Ему становилось трудно дышать. Он плакал или просто сидел, глядя в одну точку. Подогревал себе поесть, смотрел телевизор, читал книгу. Не помня потом, что ел, что видел или о чем читал.
Если он представлял себе, что отец жив, переносить действительность становилось легче. Обычно Кевин пытался уцепиться за какое-нибудь воспоминание. Чувства, запахи, разговоры, обстоятельства; сейчас он ощущал на себе отцовские руки.
Папа говорил, что руки напоминают ему о его происхождении. Он — потомок норрландских рыбаков “селедочного пояса”, северо-восточного побережья. Кожа у него на руках растрескалась от соленой воды, рыбьей чешуи, острых жабр и плавников, кровеносные сосуды лопались, если на улице стоял сухой мороз. Когда трещины кровили, он лизал кончики пальцев, говорил, что лакает кровь своей родни. Отец утверждал, что селедочную вонь от рук ему уже не отмыть, что, конечно, было неправдой. Запах уксуса и сероводорода засел у него в мозгах, но так крепко, что стал реальным.
Кевин посмотрел на собственные руки. Они хранили ужас драки — в начальной школе он побил приятеля — и стыд мастурбации: четырнадцать лет, запретные фантазии.
И еще кое-что похуже.
Гораздо хуже. То, что опустошает душу.
Спертый запах тайны, известной только ему и еще одному человеку. Дяде, маминому брату, с которым ему предстоит встретиться завтра, на отцовских похоронах.
Причина того, что он стал полицейским, коренилась в кисло-сладком запахе, напоминавшем о снюсе.
Да, он пошел служить в уголовную полицию сразу после выпуска, он, талантливый криминалист, написал очень основательную дипломную работу о том, как выслеживать педофилов в Сети, но все это было лишь вариацией правды. Он никогда не оказался бы в угрозыске, если бы не то, что произошло в палатке на острове Гринда, когда ему было девять лет.
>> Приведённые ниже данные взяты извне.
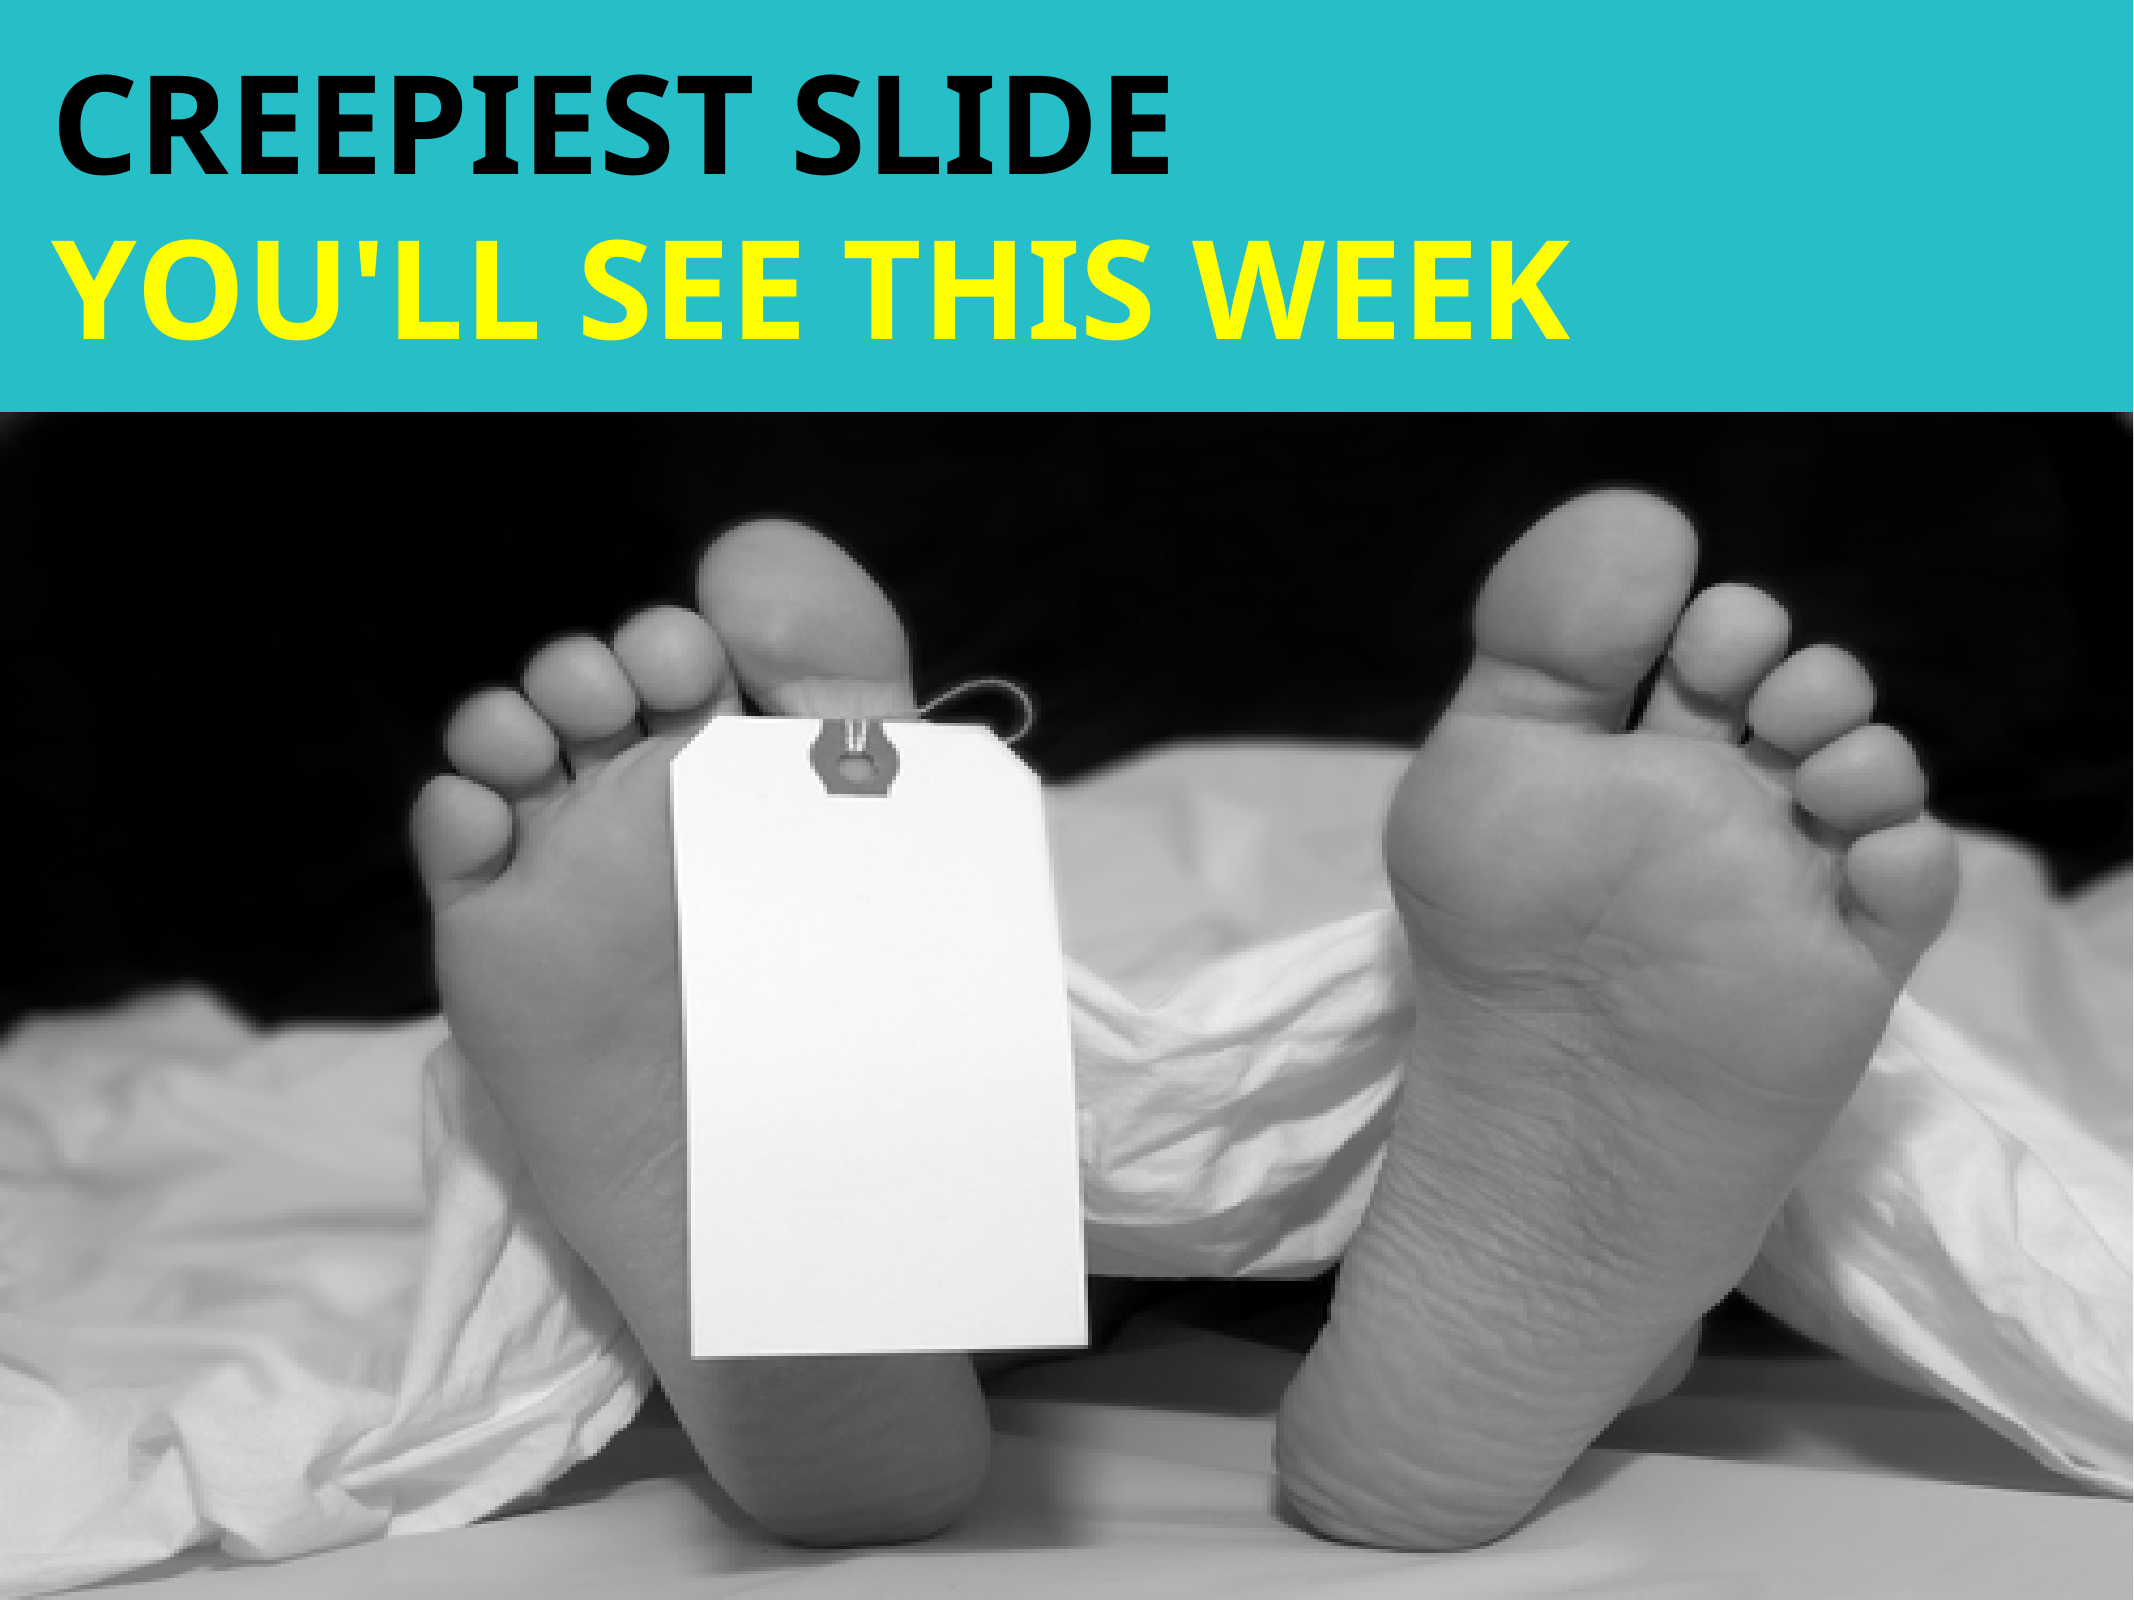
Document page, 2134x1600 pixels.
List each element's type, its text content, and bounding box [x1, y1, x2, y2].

picture [0, 412, 2134, 1600]
text_box CREEPIEST SLIDE YOU'LL SEE THIS WEEK [41, 37, 2101, 412]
Восемнадцать лет назад он сидел и смотрел на свои руки, на нечистоту, которая отныне всегда будет покрывать их, смотрел, как правая ладонь сжимается в кулак, как белеют костяшки; потом ладонь раскрылась и потянулась за красным йойо, лежавшим на столе.
Кевин запустил йойо. Вниз-вверх, снова и снова, игрушка вертится в отсветах экрана, до пола несколько сантиметров.
Под йойо ему лучше думается.
Затхлое мутное воспоминание о дяде и палатке на острове в стокгольмских шхерах сменилось другим, более чистым и светлым воспоминанием из того же лета.
Стоял конец августа. Папа погрузился в расследование запутанного убийства и остался в Линчёпинге на неделю.
День, когда он должен был вернуться домой, оказался самым длинным за всю девятилетнюю жизнь Кевина; вечером они с матерью отправились на метро к Центральному вокзалу. Они приехали слишком рано, и когда поезд наконец подтянулся к перрону, Кевин стал лихорадочно высматривать в окнах знакомое лицо. Наконец он увидел отца — тот махал ему из вагона-ресторана.
Кевин пустился бежать рядом с поездом, который, кажется, не собирался останавливаться; целая вечность прошла, прежде чем раздался скрежет, колеса замерли и отец шагнул из вагона. Кевин бросился в раскрытые объятия. Зарылся носом в рубашку, от которой пахло сигариллами и водой после бритья.
Кевин открыл коробочку и обрел свое первое йойо. Тем же вечером отец показал ему пару трюков; засыпая, Кевин сунул йойо под подушку. Назавтра он взял игрушку в школу, и в тот день весь школьный двор вращался вокруг него.
Вскоре положение дел изменится, подумал Кевин, но тут же прогнал эту мысль. Йойо ходило вниз-вверх. Кевин отчетливо вспомнил слова отца: йойо сделано из смоландского дерева, а хлопчатобумажный шнур сплели в Америке.